● **Exercise**: Before the entries, write out everything from the line containing "RadGridView1.Dock = DockStyle.Fill" down to the line containing "Dim table As New DataTable()", both of those lines included, and nothing else.

● **Entries supplied**:
== Segment start ==

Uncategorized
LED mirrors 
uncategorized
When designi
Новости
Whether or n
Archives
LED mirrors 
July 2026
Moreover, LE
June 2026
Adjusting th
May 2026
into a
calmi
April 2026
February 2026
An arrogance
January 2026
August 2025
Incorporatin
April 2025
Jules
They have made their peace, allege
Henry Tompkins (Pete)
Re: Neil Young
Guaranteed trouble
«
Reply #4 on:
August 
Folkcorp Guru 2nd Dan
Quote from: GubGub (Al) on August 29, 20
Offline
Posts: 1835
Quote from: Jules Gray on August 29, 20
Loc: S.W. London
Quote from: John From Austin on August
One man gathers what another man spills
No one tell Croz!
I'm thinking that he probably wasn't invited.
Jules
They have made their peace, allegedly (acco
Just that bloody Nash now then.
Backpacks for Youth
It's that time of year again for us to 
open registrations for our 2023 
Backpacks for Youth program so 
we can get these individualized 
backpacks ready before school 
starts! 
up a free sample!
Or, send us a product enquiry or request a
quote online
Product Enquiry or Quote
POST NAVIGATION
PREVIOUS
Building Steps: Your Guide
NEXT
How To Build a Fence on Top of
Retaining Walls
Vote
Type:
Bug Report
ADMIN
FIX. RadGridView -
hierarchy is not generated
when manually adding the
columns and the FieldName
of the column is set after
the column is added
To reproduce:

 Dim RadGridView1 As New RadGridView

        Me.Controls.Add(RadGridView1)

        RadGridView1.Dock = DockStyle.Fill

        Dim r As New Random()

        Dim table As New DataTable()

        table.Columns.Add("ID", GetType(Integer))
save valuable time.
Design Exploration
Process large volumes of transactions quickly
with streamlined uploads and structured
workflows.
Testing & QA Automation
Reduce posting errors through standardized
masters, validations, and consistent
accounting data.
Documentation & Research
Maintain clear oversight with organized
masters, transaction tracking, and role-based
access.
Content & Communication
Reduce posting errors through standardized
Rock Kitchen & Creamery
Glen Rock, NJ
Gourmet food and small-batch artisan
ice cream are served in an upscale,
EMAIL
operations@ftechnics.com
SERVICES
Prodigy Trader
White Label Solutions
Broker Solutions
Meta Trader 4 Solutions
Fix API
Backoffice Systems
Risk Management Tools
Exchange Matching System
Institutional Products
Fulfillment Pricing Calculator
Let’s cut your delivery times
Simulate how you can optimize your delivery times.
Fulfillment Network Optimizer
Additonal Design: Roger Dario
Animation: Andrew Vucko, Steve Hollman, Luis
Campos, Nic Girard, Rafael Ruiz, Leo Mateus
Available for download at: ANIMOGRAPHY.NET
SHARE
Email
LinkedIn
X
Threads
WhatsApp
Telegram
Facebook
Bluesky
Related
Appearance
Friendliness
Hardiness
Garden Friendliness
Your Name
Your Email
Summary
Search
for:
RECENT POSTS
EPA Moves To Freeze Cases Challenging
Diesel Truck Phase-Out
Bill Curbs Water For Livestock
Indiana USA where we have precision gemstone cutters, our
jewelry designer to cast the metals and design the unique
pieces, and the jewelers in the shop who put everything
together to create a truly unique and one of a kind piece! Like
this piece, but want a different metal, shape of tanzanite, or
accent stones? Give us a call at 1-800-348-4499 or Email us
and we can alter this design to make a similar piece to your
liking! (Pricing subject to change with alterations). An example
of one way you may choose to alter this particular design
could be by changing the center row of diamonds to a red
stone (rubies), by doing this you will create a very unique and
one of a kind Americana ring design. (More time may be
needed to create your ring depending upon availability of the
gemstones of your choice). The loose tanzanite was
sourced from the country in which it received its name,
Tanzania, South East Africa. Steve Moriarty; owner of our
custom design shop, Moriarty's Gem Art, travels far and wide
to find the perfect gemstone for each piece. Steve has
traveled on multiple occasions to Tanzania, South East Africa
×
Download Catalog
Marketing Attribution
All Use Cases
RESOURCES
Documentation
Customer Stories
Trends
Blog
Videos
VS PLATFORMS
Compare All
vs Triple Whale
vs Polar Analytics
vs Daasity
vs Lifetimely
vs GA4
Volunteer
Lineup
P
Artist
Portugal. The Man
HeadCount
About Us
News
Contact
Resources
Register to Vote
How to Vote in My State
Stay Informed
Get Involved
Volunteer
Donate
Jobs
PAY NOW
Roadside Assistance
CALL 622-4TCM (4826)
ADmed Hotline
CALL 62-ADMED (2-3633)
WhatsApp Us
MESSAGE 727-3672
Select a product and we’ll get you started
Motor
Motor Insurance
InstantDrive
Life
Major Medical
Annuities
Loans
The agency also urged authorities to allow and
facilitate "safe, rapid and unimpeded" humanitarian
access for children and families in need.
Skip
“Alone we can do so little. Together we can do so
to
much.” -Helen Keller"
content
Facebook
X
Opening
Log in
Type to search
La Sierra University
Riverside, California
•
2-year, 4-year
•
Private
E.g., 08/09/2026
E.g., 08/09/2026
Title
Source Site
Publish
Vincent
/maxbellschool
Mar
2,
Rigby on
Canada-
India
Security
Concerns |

== Segment end ==

● **Response area**:
        RadGridView1.Dock = DockStyle.Fill

        Dim r As New Random()

        Dim table As New DataTable()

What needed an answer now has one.